ЗАДАНИЕ A
Перечислите по тексту о распятии, под чем оно оставалось среди развалин церквушки после окончания съемок.
ЗАДАНИЕ B
Напишите продолжение текста о распятии, начиная сразу после его последнего предложения.

ИСХОДНЫЙ ТЕКСТ
Среди предметов реквизита, использованных в моих фильмах и несколько месяцев назад выставленных на аукционе «Сотбис», было большое распятие, изготовленное для фильма «Брат Солнце, сестра Луна», копия старинного распятия, перед которым произошло обращение Франциска Ассизского: Распятый заговорил с ним и изменил его жизнь. Франциск своими руками построил на отшибе маленькую церковь Св. Дамиана и перенес распятие туда.
У нас в распоряжении было достаточно материалов и исторических документов, чтобы художники, используя старое дерево и краски, изготовленные по старинным рецептам, могли создать копию, способную обмануть лучшего из знатоков. Когда фильм был закончен, распятие так и оставалось среди развалин церквушки, которую мы построили для съемок, под дождем, снегом, палящим солнцем — не знаю, сколько времени.
Кто-то напомнил мне о нем, и я решил вернуться в те места, где много лет назад мы снимали фильм. Распятие по-прежнему было там и производило такое впечатление, что мне показалось кощунством оставить его там гнить. Я привез его домой, но подобрать ему место оказалось трудно. Это был предмет, имеющий собственную историю, и эта история вовсе не должна была завершиться на стене моего кабинета.
Эксперты из «Сотбис», приехавшие, чтобы отобрать для аукциона предметы, которые я использовал на съемках, сразу обратили внимание на распятие и сняли с моих плеч большой груз, забрав его с собой.
То, что я сейчас расскажу, не шутка и не придуманная история. Когда я пришел к обедне в наш приход в Беверли-Хиллз, в церковь Св. Викентия на Сансет-бульваре, я остановился как вкопанный, потому что увидел над главным престолом наше распятие из церкви Св. Дамиана. Это было идеальное для него место, оно придавало всей церкви, современной и некрасивой, особо сакральный вид.
Я встал на колени и надолго погрузился в молитву, чтобы успокоиться от нахлынувших воспоминаний. Меня действительно поразила судьба этой вещи — предмет, реквизит для съемок, нашедший постоянное прибежище в городе грез и иллюзий. Его домом стал Голливуд!
Вот вам и мудрая судьба!
По правде говоря, мы такие, какими сами себя видим. Наше представление о себе может быть настолько убедительным для других, что возникает соблазн поверить, что все так и есть на самом деле. По мере приближения февраля я стал смиряться с тем, что придется отмечать восьмидесятилетие. В жизни человека есть два совершенно особых возраста: двадцать лет — первое приветствие жизни и всему, что она несет, и восемьдесят — время размышлений и подведения итогов.

СПИСОК ЗАПИСЕЙ

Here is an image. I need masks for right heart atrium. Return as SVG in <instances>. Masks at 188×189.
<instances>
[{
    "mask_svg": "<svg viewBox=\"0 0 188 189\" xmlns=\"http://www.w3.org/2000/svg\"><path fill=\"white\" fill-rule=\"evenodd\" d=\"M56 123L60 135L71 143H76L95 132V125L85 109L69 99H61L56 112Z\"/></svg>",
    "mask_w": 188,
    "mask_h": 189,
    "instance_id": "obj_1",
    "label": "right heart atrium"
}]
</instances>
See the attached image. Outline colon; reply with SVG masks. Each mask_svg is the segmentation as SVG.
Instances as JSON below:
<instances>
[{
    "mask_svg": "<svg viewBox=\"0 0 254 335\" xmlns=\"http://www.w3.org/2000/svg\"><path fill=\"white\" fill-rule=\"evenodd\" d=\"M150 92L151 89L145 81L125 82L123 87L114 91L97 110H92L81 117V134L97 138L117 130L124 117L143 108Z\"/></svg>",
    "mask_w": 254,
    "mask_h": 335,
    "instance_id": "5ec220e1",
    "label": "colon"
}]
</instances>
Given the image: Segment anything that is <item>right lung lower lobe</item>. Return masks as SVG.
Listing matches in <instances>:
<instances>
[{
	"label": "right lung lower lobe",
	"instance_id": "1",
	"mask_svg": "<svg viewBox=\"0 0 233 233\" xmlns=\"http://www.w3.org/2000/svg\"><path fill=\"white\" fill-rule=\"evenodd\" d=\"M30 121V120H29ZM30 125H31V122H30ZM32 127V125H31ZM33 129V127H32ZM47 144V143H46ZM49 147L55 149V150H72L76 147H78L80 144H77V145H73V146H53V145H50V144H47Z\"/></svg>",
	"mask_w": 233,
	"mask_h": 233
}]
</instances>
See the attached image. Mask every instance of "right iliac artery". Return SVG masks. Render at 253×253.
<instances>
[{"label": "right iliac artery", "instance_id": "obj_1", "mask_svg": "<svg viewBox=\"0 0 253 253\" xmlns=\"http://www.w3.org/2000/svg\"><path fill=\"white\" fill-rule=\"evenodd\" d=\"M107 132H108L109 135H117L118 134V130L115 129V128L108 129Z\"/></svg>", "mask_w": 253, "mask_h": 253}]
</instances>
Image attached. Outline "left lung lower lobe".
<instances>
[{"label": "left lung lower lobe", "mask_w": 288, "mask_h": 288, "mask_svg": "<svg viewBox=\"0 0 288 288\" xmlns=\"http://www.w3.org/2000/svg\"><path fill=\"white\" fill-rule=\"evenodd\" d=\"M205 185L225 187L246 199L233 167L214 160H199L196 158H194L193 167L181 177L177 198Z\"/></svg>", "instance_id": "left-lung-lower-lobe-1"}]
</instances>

ОТВЕТ К ЗАДАНИЮ A
дождь, снег, палящее солнце

ОТВЕТ К ЗАДАНИЮ B
Когда меня спрашивают о возрасте, я непринужденно отвечаю «четырежды двадцать», и это оттого, что я ощущаю себя четырежды двадцатилетним! А когда я смотрюсь в зеркало, мне кажется, что я среди тех, кому от шестидесяти до семидесяти пяти. Неужели восемьдесят? Господи помилуй!
Я догадывался, что совсем избежать празднования дня рождения не удастся, и подозревал, что кое-что уже готовится, потому что Пиппо и Лучано последние дни вели себя странно, куда-то все время исчезали, вели тайные переговоры по телефону, не отвечали на мои расспросы и все время где-то пропадали. Я решил, что они заняты организацией праздника, и умолял их сделать его поскромнее, потому что не так уж рвался отмечать эту дату.
Целую неделю по телевидению показывали мои фильмы, а газеты публиковали статьи о моем творческом пути, моем невозможном характере и о «постыдной» политической ориентации. Волей-неволей календарную дату отмечать было надо. Ощущение грядущего празднования витало в воздухе, но я даже не подозревал, какой снаряд вот-вот разорвется над моей головой. Я и представить себе не мог, что Пиппо и Лучано организовали колоссальное торжество в Оперном театре Рима, которое в прямой трансляции передавалось по телевидению.
Пришли все, все мое поколение, даже мои «исторические» противники, все, кто всю жизнь создавал мне трудности (они скривились и в этот день, когда приехал Берлускони, который вместе с Джанни Летта захотел лично меня обнять). Я получил массу подарков от далеких и близких друзей. Принц Чарльз прислал очень трогательное письмо, которое прочитала леди Джессика Шеперд, супруга посла Великобритании. Друзья, которые не смогли присутствовать лично, прислали видеозаписи: ах, какие поздравления я получил от Пласидо Доминго, Джоан Плоурайт, Мэгги Смит, Джуди Денч, Роберта Пауэлла, Оливии Хасси и многих, многих других. Хор «Метрополитен-опера» спел для меня поздравление вместе с солистами и техническим персоналом. Очень любезным и красивым было приветствие от токийского Императорского театра, далее следовали прелестный, специально сочиненный дуэт моих любимых близняшек сестер Кесслер, безумный танец цыганской труппы из Андалузии и еще, и еще, и еще… Казалось, вся планета, на которой я живу, хотела убедить меня в крепкой и долговечной любви и дружбе!
После того как было зачитано письмо принца Чарльза, моя приятельница Лина Вертмюллер сказала как бы шутя:
— Ну, хватит уже, тут только Папы Римского не хватает.
Не успела она произнести эти слова, как в заключение поздравлений я получил особое благословение Папы Иоанна Павла II.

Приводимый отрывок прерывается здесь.